== Tasks for this exercise ==
#1 In the passage on autonomous vehicles, replace "total cost of ownership" with "lifetime cost" and write out the section from "As for rural" up to and including "semiconductors) and scale..".
#2 According to the passage on autonomous vehicles, in which locations did GM's petition to the DOT propose rolling out a 2,500 AV fleet?
--- Extract provided ---
As for the first, I guess we'll have to wait and see. I was surprised to read that GM had a petition at the DOT to roll out a 2,500 AV fleet in SF or Scottsdale in 2019. We'll see if DOT approves. GM claims that its AVs are safe.

It's not as if the nascent AV industry hasn't thought about the problems you raised. They're spending billions trying to solve them and the investments are rapidly increasing. The tech guys and the money guys see big progress. All we know for sure is that the technology will improve quickly over time as semiconductor, sensor, and AI improve. I think you agreed that this was feasible in an earlier post. So its really a matter of time. I'm trying to think of another industry of this magnitude where everyone was all in -- in this industry every car manufacturer is devoting massive dollars, the two leading CPU/GPU companies - Intel and Nvidea - are all in, the parts guys are all in, several tech companies (Google) are in, the truck producers are in, and the ride services are all in.

The Uber example kinda disproves your point. Prior to Uber, the cost and inconvenience (as well as regulation) of taxis, limited their use. Today Uber is valued in the billions because it is able to provide on-demand taxi service in minutes with ease of payment. That convenience and cost has caused the demand for those services to explode making it feasible to leave the car at home, do without a car all together, and make a trip that would not have otherwise been made due to inconvenience or cost. The fleet model makes great sense for the urban environment. AV will take over that expanding market when its overall cost is less than an IC Uber. As this scales, there will be less driver-owned vehicles on city streets and less need for street and underground parking. Less congestion. The biggest benefits are in the most densely populated and congested cities. Less congestion means everything is faster. (Unless you assume poor technology.)

As for rural areas, it's likely AV will be individually owned, at least at first due to the lack of density. Pretty simple economics - if the total cost of ownership for AV is less than IC, it will take off. That total cost includes the convenience of not having to drive. It depends how you (and the market) value your time. So when you do your comparisons, make them apples to apples: fleet to fleet or individually owned to individually owned. Also,the convenience factor will expand the ratio of fleet to individual ownership over time. The long-haul trucking future is subject to the same economics.

So at the end of the day, I think your argument boils down to how quickly the technology develops. The cost saving trend is already baked into the underlying declining-cost technologies (batteries, sensors, and semiconductors) and scale..
If the same people need to get to the same places at the same times as they are doing now, but driving themselves rather than the car driving them, how is that relieving congestion? It will be the same amount of vehicles on the road. The advocates of AV say their cars can drive better than humans and that because they can, more cars can be on the road at the same time at a higher rate of speed. They say one advantage of the AV tech is that each car knows where the other car is programmed to go, so all cars can anticipate other cars lane changes and speed changes. It all sounds great until there is a person driving himself in a non-AV vehicle. The movement of AV from the lab environment to the real world is going to hurt and kill people because no tech ever has behaved in the real world fault free as it did in the lab. Hurting and killing people will not go over well with the DOT and the trial lawyers.

Everyone thinks because their iPhone can take a picture and instantly send it across the world to another person, AV is just going to pop out in 5 years and be error free. That is apples and oranges.
--- Recorded information ---
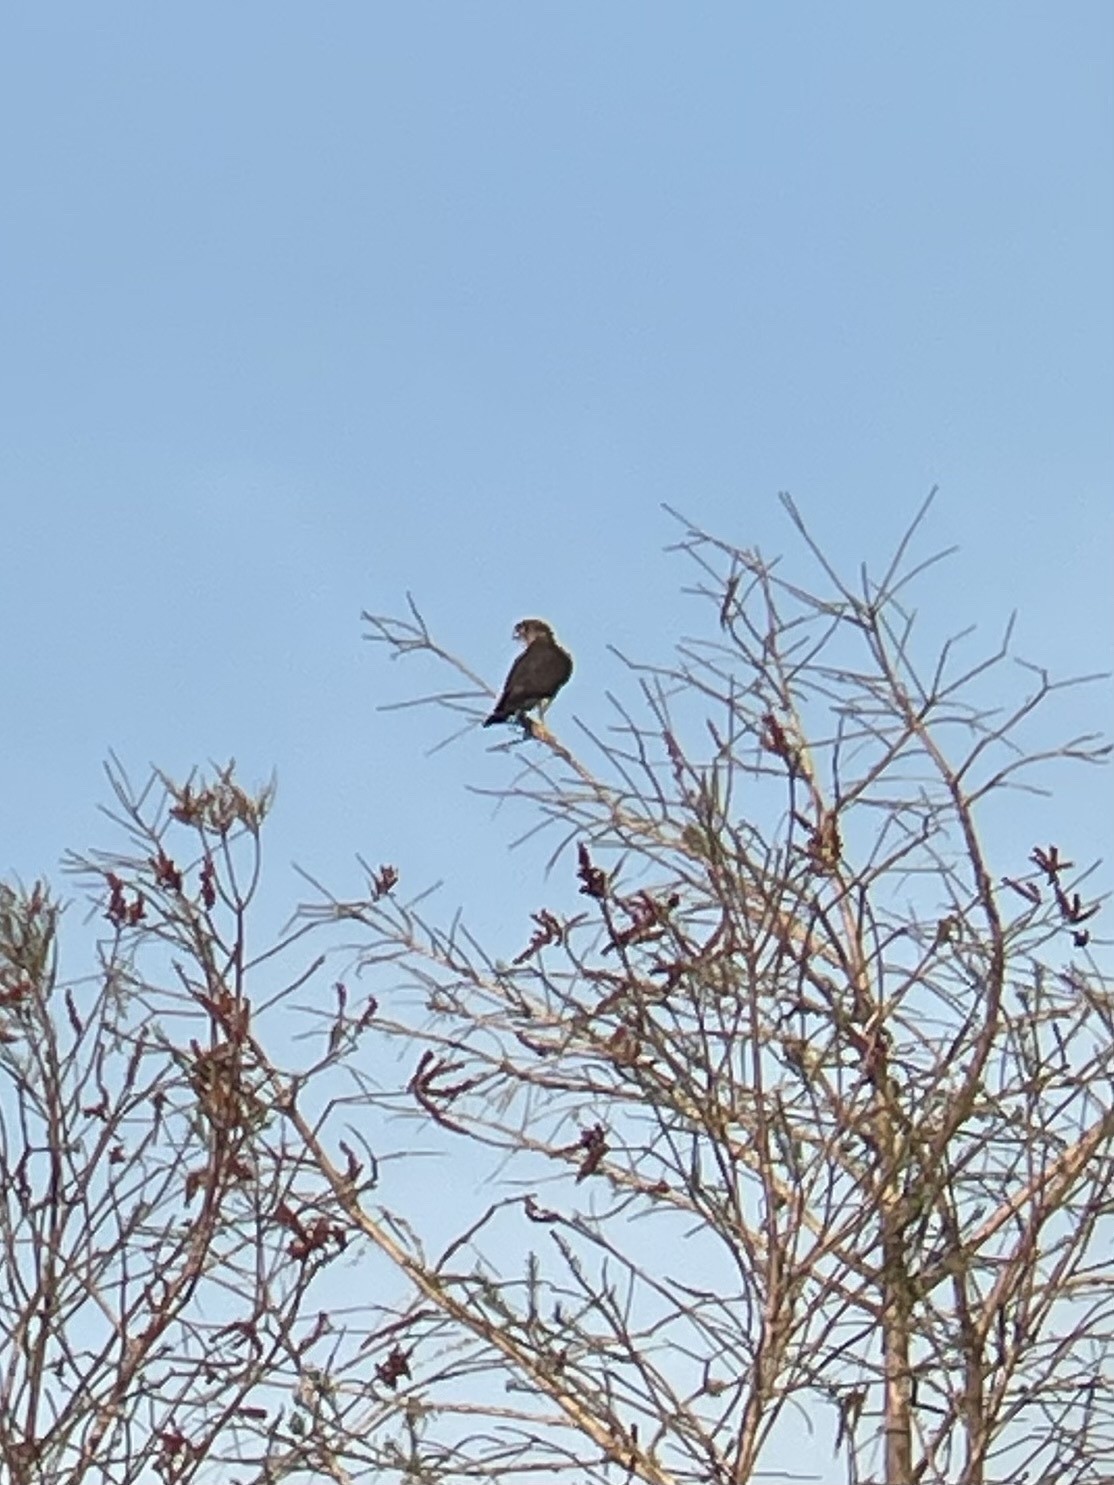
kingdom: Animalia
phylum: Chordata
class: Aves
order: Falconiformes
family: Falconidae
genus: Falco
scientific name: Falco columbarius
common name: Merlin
---
== Answers for this exercise ==
#1
As for rural areas, it's likely AV will be individually owned, at least at first due to the lack of density. Pretty simple economics - if the lifetime cost for AV is less than IC, it will take off. That total cost includes the convenience of not having to drive. It depends how you (and the market) value your time. So when you do your comparisons, make them apples to apples: fleet to fleet or individually owned to individually owned. Also,the convenience factor will expand the ratio of fleet to individual ownership over time. The long-haul trucking future is subject to the same economics.

So at the end of the day, I think your argument boils down to how quickly the technology develops. The cost saving trend is already baked into the underlying declining-cost technologies (batteries, sensors, and semiconductors) and scale..

#2 SF or Scottsdale